When an individual feels depressed, they are much more likely to turn to alcohol, prescription medications, or illicit substances to help with escaping their current environment or numbing the emotional and physical pain they feel simply getting through each day. Becoming addicted to a substance is a way to avoid facing the root cause of depression while suppressing negative feelings that amplify the symptoms of depression.
Psychological Signs and Symptoms Associated With Addiction and Mental Health Disorders
Some of the most common psychological signs and symptoms to look for when you believe a friend or loved one is struggling with an addiction and a mental health disorder include:
- Personality Changes: A shift in personality is extremely common among individuals who are struggling with their mental health and addiction. Social withdrawal, apathy, and a depressive nature may become more apparent in individuals facing addiction and mental health disorder.

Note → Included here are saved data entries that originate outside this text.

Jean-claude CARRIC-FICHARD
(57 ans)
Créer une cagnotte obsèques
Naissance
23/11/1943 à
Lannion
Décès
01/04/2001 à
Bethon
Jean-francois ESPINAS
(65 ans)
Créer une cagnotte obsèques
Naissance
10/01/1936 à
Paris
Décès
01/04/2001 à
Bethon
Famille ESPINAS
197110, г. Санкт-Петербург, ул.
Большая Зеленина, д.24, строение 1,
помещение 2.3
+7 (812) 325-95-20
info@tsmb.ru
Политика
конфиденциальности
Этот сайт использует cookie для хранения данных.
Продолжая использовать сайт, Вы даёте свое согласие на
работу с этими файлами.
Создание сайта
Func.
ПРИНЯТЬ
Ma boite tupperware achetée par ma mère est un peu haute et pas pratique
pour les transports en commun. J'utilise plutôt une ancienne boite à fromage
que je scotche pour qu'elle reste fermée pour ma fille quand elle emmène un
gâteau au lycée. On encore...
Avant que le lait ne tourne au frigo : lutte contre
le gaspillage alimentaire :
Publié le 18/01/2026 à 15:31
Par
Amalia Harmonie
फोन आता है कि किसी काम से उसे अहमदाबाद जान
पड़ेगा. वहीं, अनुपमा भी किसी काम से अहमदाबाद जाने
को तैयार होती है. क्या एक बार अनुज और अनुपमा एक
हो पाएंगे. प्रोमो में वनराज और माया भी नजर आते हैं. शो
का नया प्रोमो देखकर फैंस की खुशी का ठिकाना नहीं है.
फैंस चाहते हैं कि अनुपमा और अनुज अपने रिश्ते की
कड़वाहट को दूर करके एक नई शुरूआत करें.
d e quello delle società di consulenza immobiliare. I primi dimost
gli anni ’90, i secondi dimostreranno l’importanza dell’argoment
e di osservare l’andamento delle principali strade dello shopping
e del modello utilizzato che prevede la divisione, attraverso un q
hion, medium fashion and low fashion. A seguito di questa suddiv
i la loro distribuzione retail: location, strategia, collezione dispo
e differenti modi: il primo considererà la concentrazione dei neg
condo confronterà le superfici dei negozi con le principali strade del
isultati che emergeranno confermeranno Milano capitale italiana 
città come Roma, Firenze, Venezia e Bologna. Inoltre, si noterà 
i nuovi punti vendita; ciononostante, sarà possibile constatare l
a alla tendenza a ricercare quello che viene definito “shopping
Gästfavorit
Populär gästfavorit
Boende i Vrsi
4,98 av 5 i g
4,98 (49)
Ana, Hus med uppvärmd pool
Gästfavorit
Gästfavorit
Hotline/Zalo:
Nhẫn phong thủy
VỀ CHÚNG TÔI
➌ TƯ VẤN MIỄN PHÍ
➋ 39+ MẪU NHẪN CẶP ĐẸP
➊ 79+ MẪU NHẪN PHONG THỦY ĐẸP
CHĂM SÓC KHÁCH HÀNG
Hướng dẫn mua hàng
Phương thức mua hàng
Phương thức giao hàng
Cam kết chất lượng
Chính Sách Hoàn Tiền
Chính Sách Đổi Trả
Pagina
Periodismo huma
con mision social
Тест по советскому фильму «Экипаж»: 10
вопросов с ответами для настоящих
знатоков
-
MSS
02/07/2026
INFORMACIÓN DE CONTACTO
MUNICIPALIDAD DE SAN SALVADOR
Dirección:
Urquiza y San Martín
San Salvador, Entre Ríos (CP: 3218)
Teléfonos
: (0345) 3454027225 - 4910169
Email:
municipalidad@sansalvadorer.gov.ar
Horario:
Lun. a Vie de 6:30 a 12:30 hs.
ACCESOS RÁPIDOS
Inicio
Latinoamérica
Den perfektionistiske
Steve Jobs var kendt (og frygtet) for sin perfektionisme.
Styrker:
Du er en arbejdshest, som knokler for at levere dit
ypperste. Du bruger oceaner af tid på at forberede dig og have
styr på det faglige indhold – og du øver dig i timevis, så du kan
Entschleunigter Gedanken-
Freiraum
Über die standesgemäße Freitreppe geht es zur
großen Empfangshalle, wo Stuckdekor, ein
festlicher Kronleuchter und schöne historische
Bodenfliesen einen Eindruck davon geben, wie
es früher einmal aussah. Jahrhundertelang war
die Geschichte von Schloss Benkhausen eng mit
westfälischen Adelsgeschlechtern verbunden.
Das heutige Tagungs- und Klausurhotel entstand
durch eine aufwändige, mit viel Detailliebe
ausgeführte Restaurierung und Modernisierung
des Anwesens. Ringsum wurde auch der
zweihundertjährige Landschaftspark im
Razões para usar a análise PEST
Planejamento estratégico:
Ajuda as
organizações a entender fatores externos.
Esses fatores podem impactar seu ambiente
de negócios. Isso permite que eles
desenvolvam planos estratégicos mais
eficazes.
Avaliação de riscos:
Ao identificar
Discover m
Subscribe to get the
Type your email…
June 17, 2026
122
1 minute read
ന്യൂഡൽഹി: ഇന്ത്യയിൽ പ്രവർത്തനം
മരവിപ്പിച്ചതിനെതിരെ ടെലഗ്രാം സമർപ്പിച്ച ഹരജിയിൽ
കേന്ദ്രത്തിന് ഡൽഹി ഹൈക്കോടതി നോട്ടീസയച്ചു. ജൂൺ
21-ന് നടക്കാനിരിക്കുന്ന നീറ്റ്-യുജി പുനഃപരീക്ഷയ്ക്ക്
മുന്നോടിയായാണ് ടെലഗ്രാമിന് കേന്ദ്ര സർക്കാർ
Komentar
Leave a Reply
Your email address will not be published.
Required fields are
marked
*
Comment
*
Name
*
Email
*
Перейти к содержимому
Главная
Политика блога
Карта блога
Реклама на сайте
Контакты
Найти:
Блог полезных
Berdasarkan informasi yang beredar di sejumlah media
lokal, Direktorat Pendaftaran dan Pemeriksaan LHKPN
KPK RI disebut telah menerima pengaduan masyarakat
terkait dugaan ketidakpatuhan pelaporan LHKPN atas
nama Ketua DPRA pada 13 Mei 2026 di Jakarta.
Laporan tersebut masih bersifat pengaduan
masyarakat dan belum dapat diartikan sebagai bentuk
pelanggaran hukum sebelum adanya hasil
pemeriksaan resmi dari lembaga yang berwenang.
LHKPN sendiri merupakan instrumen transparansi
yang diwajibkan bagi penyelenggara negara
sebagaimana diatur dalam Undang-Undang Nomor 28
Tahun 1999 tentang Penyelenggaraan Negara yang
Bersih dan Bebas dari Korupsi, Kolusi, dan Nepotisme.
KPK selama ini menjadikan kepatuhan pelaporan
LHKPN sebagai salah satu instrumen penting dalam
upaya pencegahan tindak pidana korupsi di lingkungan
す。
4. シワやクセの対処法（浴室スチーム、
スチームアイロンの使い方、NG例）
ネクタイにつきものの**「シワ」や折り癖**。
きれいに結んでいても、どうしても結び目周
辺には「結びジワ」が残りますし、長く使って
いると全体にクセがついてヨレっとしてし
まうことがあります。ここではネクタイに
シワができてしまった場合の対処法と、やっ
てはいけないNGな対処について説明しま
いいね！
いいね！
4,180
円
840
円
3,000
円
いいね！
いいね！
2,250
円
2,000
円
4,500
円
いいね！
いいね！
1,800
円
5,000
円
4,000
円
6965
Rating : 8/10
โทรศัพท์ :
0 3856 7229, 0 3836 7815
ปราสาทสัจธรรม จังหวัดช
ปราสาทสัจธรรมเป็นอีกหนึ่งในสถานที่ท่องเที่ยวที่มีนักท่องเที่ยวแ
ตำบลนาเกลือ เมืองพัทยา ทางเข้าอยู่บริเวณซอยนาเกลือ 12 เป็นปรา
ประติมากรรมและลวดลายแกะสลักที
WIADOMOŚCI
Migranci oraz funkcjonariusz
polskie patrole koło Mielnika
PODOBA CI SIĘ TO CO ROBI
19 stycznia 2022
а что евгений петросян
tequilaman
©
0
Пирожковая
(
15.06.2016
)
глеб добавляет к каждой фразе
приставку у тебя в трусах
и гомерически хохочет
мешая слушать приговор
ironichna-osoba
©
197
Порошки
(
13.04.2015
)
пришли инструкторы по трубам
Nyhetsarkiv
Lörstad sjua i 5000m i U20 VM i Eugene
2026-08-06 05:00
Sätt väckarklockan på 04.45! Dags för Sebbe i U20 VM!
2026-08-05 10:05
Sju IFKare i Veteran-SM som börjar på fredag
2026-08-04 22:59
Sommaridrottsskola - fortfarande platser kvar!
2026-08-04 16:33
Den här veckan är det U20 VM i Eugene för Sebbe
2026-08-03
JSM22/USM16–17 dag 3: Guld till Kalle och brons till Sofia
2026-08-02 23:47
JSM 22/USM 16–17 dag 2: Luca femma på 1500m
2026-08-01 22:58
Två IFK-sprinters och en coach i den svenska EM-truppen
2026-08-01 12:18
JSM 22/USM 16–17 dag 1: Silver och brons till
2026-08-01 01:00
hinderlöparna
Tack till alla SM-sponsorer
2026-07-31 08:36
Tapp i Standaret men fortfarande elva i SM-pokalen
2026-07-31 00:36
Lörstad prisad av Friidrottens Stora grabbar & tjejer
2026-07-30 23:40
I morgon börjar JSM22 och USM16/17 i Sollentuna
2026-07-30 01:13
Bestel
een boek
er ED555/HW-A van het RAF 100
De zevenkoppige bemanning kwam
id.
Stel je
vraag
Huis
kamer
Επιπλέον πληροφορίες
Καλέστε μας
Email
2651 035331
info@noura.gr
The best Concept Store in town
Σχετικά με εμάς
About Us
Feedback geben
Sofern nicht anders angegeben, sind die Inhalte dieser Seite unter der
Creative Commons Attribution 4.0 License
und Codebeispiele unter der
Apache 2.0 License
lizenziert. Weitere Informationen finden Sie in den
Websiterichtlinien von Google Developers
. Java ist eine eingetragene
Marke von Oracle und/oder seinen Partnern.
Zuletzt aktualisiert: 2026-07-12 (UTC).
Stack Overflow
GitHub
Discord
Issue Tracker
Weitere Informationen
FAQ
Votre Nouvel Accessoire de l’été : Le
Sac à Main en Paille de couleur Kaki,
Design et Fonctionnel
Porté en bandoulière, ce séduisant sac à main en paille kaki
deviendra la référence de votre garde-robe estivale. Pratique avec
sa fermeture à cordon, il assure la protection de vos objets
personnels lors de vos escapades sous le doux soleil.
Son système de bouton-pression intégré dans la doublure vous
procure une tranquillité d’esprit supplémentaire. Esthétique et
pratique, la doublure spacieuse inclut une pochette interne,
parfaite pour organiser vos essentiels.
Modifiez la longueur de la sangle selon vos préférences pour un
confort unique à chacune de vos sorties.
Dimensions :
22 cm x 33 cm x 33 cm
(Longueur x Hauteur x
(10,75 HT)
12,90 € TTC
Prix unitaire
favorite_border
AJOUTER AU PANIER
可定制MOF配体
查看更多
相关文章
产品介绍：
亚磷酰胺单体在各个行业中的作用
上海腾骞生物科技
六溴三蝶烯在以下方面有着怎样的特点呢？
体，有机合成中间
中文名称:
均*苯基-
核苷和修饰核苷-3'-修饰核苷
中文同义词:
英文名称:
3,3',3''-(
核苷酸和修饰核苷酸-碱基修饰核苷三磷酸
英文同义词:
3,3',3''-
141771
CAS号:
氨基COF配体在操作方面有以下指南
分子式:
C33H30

- Anger/Irritability: Increased irritability is also common among individuals who are struggling with addiction and a mental health disorder. Rage and anger outbursts are not uncommon.
- Anxiety/Depression: Anxiety and depression go hand-in-hand with a developing addiction.
Physical Signs and Symptoms of Mental Health Problems and Addiction
While there are common psychological signs of addiction and mental health issues, there are also physical symptoms that manifest one an addiction or mental health disorder has become more severe. Some physical symptoms to watch for when caring for a loved one or friend who is struggling with their mental health and a potential addiction include:
- Tremors/Shakiness: Severe addiction causes individuals to experience tremors and shakiness throughout their limbs and extremities (often beginning in the fingers and hands).
- Nausea/Vomiting: Increased nausea and vomiting may be a sign of overindulging in alcohol, drugs, and other unhealthy substances.
- Red Eyes: Bloodshot eyes indicate a lack of sleep or drug and alcohol abuse.
- Pain: Muscle cramps and pain throughout the body can indicate a more serious addiction to substances such as methamphetamine, heroin, or other opiates (especially when an individual is experiencing withdrawal).
Understanding the most common links between mental health and addiction is imperative whether you or someone you know is struggling with the use of alcohol or drugs. Properly addressing mental health struggles and having a complete understanding with the connection between mental health disorders and developing addiction is a way to prevent pitfalls or the temptation to use substances again even after completing an inpatient or outpatient rehabilitation program.